I am a performer, artist, and researcher whose work explores the concept of comfort.

  • How we create it; why we need it; and how it can be disturbed;
  • Who profits from it, and who does not;
  • And how socioeconomics, identity, gender and race play into these interactions.

My body of work was originally inspired by the pairing of my experience of motherhood with my experiences as a survivor of brain injury and PTSD. Following a concussion, I lost the ability to sleep; the insomnia was so severe it became life-threatening. Only years of biofeedback, medication, and nutritional therapy returned me to health. During the time of my own sleeplessness, I sang extravagant nightly arrays of lullabies to my young children, sometimes continuing hours after they fell asleep. I realized that exchange had equally great and positive value to both creator and receiver–something keenly desired but rarely achieved by either artists or caregivers. Yet that highly gendered, intimate exchange was essentially economically valueless, and would be transgressive if presented outside of the domestic sphere. My first works did exactly that and asked the audience to respond by trading something of equal value to what they had received.

The convergence of artistic expression, intellectual exploration, and social critique continues to drive my study into the nature of comfort. Informed by studies in visual and conceptual art, anthropology, and voice,my work often takes the form of interactive experiences and installations that include elements of vocal music, food, or touch, especially lullabies, hugs, sweet treats, and other maternal interventions. I have presented as a featured artist for organizations including Women & Their Work, the Blanton Museum of Art, Fusebox, Big Medium, and Box 13. A pop-up emotional day spa, Comfort Station, was nominated for an Austin Critic’s Table award in 2015.

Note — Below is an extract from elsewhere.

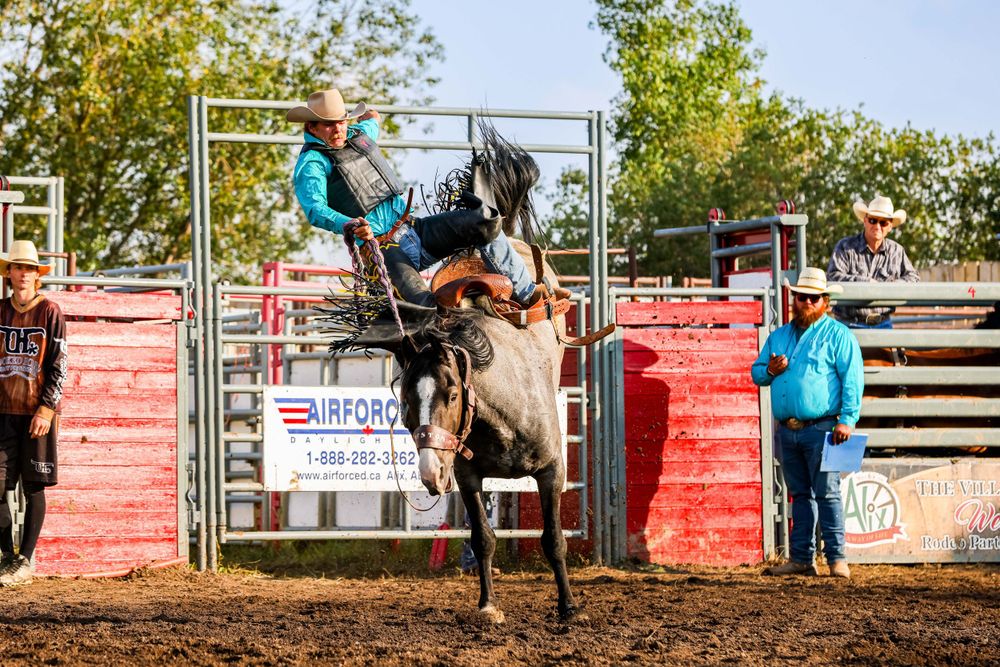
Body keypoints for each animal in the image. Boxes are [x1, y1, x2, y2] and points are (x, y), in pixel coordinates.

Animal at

My current bodies of work focus on the comforting impact of love songs, love letters, pet names, celebrity selfies, and piropos, seductive Latino compliments; the environmental and economic impact of travel for emotional care; and a line of protective wearable items so unwieldy in their attempt to repel discomfort they create new discomforts of their own.

In addition, I have served as the Head of Education at the Austin Museum of Art; as an independent curator and exhibition designer; on the Boards of Trustees for ArtL!es magazine, Women & Their Work, and The Contemporary Austin, as well as numerous support and selection committees for the Austin Museum of Art, Mexic-Arte, the City of Austin, and the Texas Commission on the Arts.